Certes, tout n’est pas idyllique. La demande de soins augmente d’année en année. «Et notre secteur subit comme partout les méfaits des politiques de santé. L’établissement mène notamment une politique de contractualisation qui précarise et fragilise les personnels. Ils restent en CDD des années, ne sont stagiairisés qu’au bout de six, huit ans.» Delphine Glachant pointe une inquiétude : «Ce mois-ci, le dispositif d’alarme du travailleur isolé [DATI], mis en place dans les services de psychiatrie après le double homicide [à l’hôpital psychiatrique] de Pau en 2004, est arrivé dans le service alors que jusque-là, les équipes s’en étaient passées. Ressentir ce besoin, c’est mauvais signe, et l’arrivée du DATI en lui-même modifie l’ambiance. Cela témoigne de situations dans lesquelles l’équipe se sent en insécurité.»
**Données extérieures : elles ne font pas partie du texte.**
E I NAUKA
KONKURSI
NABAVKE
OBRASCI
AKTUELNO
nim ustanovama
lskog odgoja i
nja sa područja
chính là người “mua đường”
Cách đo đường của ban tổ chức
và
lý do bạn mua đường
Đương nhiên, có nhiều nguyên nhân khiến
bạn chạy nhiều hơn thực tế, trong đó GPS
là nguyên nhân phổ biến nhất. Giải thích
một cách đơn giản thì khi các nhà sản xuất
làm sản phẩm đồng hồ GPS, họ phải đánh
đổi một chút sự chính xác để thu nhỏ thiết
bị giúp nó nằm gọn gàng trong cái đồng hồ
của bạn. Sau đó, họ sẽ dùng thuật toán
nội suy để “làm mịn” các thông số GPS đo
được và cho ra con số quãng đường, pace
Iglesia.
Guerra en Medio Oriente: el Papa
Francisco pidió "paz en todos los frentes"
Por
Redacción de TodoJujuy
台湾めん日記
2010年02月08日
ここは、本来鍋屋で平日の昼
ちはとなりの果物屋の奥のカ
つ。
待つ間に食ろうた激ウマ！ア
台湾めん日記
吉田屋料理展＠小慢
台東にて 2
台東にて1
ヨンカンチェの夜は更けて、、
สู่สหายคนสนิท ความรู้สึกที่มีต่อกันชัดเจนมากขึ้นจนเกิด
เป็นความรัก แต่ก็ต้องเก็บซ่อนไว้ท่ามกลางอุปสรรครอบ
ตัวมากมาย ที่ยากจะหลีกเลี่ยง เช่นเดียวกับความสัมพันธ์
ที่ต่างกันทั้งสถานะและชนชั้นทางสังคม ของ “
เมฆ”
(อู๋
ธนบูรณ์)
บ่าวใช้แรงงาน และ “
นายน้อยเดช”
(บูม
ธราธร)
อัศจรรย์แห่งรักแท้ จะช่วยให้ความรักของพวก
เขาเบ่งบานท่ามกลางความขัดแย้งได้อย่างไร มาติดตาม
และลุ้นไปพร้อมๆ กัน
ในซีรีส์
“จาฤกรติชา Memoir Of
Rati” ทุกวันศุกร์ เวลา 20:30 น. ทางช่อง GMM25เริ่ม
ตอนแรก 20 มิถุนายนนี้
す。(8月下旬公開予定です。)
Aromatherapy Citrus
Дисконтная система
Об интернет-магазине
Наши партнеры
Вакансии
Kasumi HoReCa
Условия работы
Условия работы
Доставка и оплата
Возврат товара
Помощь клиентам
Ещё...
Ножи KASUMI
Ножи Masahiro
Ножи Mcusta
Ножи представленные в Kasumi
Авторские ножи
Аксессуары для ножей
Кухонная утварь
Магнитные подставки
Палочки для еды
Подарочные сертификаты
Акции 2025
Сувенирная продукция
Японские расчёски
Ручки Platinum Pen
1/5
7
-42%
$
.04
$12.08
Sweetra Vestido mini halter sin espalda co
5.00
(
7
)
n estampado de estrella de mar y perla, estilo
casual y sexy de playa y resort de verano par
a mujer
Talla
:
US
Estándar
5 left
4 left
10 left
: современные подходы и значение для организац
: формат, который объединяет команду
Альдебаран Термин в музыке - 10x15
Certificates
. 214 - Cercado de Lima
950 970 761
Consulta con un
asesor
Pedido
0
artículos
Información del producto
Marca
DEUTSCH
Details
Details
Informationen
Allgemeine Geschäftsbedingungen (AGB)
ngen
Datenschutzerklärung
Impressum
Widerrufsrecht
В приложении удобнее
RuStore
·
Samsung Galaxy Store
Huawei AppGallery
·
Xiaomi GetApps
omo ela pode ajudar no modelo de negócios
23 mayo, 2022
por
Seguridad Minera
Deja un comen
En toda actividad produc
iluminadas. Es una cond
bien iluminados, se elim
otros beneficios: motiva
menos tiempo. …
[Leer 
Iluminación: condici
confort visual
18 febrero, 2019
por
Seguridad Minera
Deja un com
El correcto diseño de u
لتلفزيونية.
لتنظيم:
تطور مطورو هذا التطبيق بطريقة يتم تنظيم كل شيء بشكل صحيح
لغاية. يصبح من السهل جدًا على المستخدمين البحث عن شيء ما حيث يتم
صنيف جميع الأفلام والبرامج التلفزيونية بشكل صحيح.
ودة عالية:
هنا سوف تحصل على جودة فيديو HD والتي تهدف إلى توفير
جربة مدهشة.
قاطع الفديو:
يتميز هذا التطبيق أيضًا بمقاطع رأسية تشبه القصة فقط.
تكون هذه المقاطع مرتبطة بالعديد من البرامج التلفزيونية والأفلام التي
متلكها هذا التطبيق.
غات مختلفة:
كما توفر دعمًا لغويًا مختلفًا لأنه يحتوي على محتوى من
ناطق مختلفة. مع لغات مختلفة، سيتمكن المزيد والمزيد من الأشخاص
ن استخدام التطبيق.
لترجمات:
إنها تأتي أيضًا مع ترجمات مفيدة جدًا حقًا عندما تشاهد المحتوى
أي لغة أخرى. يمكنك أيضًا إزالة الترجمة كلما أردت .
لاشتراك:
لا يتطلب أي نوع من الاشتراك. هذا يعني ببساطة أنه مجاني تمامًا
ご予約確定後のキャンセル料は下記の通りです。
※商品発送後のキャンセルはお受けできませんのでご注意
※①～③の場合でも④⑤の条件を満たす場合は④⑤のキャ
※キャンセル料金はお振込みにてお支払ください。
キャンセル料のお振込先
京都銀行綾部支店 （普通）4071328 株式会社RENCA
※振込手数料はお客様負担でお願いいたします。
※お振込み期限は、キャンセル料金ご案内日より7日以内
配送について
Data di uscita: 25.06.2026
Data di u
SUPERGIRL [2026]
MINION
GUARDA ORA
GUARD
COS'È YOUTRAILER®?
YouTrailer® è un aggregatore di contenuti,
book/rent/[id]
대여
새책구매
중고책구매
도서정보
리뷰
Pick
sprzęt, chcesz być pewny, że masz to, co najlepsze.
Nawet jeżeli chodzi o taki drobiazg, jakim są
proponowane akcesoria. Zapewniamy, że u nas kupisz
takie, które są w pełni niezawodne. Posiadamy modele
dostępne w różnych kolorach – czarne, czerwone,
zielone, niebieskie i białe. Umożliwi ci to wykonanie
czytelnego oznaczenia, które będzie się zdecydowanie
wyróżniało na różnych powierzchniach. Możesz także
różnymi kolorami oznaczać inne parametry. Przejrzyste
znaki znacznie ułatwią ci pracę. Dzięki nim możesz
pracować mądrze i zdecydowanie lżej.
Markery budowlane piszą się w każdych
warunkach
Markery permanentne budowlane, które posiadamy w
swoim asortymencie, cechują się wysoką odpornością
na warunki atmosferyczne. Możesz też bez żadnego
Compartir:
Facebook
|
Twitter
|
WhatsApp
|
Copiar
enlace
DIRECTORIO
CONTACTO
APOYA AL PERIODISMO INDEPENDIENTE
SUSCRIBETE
Pour autant, le service reste ouvert. «Il n’y a pas de chambre d’isolementnote la psychiatre. L’isolement n’est réalisé en chambre banalisée que lorsqu’il y a quelqu’un en contention. C’est rare. Entre dix et quinze patients par an. Jusqu’à la semaine dernière, ça faisait plusieurs mois qu’il n’y avait pas eu de contention. Globalement, quand quelqu’un ne va pas bien et est instable, le personnel se relaie pour rester presque tout le temps avec lui. La capacité de contenance psychique est vraiment la clé.» Une autre psychiatrie serait-elle donc possible ? «En tout cas, j’ai retrouvé un plaisir à travailler qui me fait beaucoup de bien», lâche Delphine Glachant, ajoutant, dans un défi : «Il y a, il peut, y avoir plein de Landerneau dans la psychiatrie publique.»

(1) «Jusqu’à Landerneau», publié par la revue Pratiques. Cahiers de la médecine utopique, le 29 janvier.